Ça commence avec Toscan
Après des apparitions déjà marquantes dans Les Valseuses de Bertrand Blier et Dupont Lajoie de Yves Boisset, elle devient réellement familière du grand public avec deux films «cannois» : La Dentellière de Claude Goretta et un an plus tard Violette Nozière de Claude Chabrol qui lui a permis de remporter son premier prix d'interprétation mais surtout de débuter une belle amitié cinématographique avec son réalisateur. La shampouineuse et la parricide auxquelles elle prête ses taches de rousseur imposent une présence à part. Ces deux personnages montrent deux facettes bien différentes. De la fragilité dans le premier (un registre plutôt abandonné depuis), une force qui n'appartient qu'à elle dans le deuxième et que l'on retrouvera dans la suite de sa filmographie, avec de multiples variantes et évolutions.
Cette union avec Cannes est la conséquence directe de la première rencontre majeure de son parcours de comédienne, sa double histoire avec le producteur Daniel Toscan du Plantier, professionnelle autant que personnelle, évoquée dans l'ouvrage Toscan ! de Jean-Marc Le Scouarnec, récemment publié aux éditions Séguier, qui revient notamment sur la profondeur de leur lien. «Avant beaucoup d'autres, avant même le tournage de La Dentellière, Toscan a effectivement pressenti quelque chose en moi. […] Il a eu cette confiance dans la jeune actrice que j'étais». Elle prend de l'assurance à son contact. «Ma timidité, on en a longtemps rigolé avec Daniel […] Je n'étais pas très consciente des codes de représentation vestimentaire qu'une jeune actrice devait afficher. Pour autant, ma timidité disparaissait dans la sphère qui m'était la plus familière au fond : comme actrice j'ai été très tôt prête à toutes les audaces».
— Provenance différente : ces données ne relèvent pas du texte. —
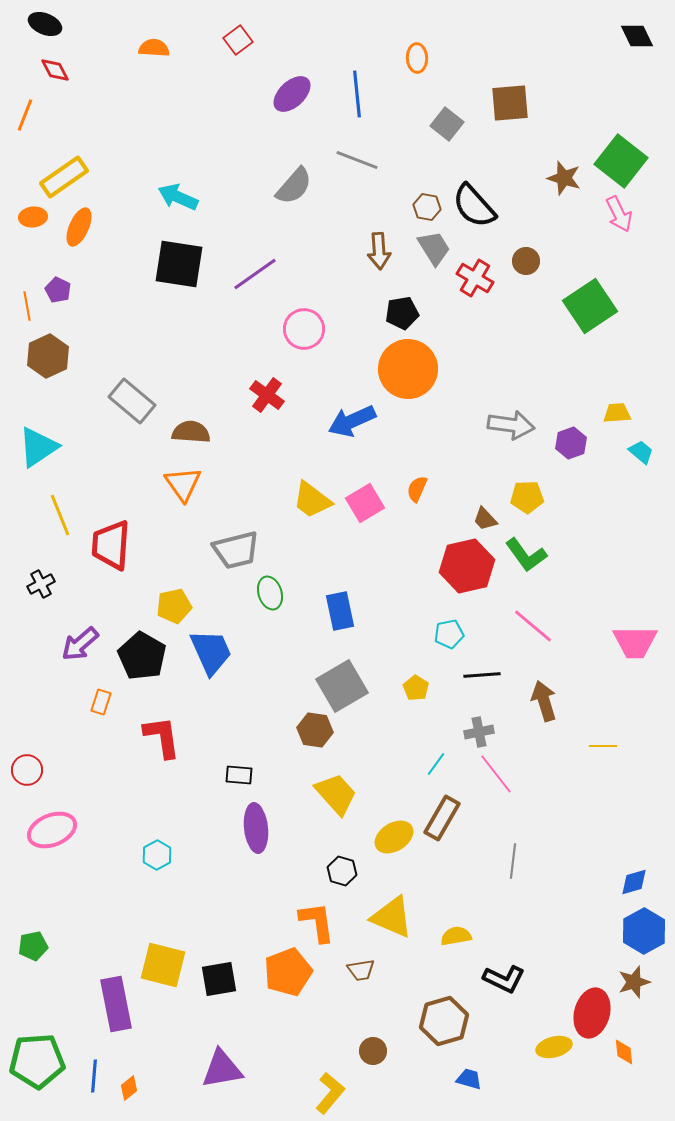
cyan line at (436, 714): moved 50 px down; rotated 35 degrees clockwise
Gilles Jacob témoigne : «Toscan a beaucoup fait pour la carrière d'Isabelle. […] Les premières années, elle a souvent tourné grâce à lui. Il était le catalyseur : il montait des projets autour d'elle, il cherchait des rôles qui pouvaient lui convenir». Le terme Pygmalion, souvent évoqué pour définir leurs rapports, ne plaît guère, on le comprend aisément, à l'actrice : «Daniel aimait bien dire que c'était autant les producteurs qui faisaient les actrices que les actrices qui faisaient les producteurs. C'est grâce à moi qu'il a rencontré Pialat, que Chabrol est venu chez Gaumont. Le relation ne fonctionnait pas que dans un sens. Il s'est trouvé à la croisée de certains projets parce qu'ils arrivaient par moi. Le terme de Pygmalion est réducteur, et pour moi et pour lui. C'est compréhensible que notre alliance […] ait pu mener à ce genre de cliché facile, obsolète et rétrograde». Lors d'un hommage à la cinémathèque de Toulouse en 2003, elle évoquait ainsi sa mémoire : «Ce qui me manque le plus quand je pense à lui, et j'y pense plusieurs fois par jour, c'est son intelligence profonde et sa compréhension des choses et des êtres».
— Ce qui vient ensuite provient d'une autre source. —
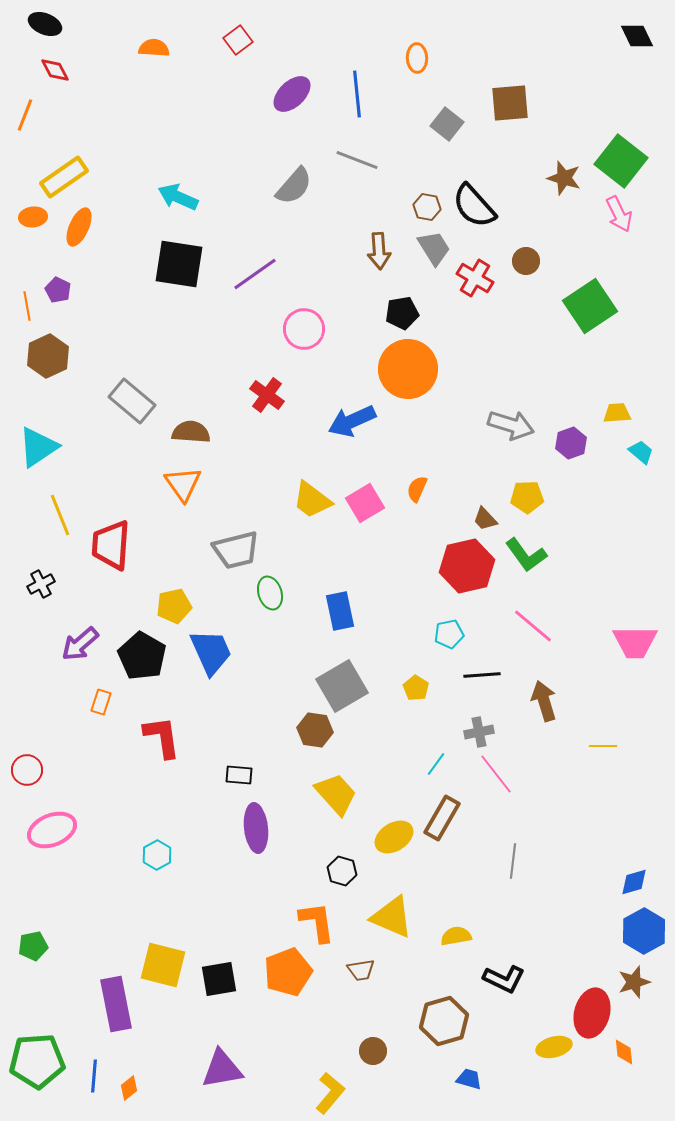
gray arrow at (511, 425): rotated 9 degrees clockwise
Une exigence de romanesque
Dans les interviews qu'elle a accordées tout au long de sa carrière, elle s'est surtout exprimée sur l'exercice de son métier, peu sur des sujets personnels. Ce qui ressort notamment est son rejet des rôles trop réalistes et sa méfiance du naturalisme. «Les sujets où je ne vois pas la possibilité d'introduire une dimension un peu mythologique me gênent» disait-elle déjà dans le numéro double de mai 1981 des Cahiers du cinéma. Au Figaro, le 14 mai 2001, elle explique avoir refusé Funny Games pour des motifs similaires : «Il n'y avait aucun romanesque, aucun espace fictionnel où les acteurs puissent s'échapper. Pour moi, l'acteur doit voir une part d'imaginaire où il puisse vivre. La plupart des films ont un scénario qui vous nourrit et vous protège. Funny games, c'était la reproduction brute et brutale de la réalité».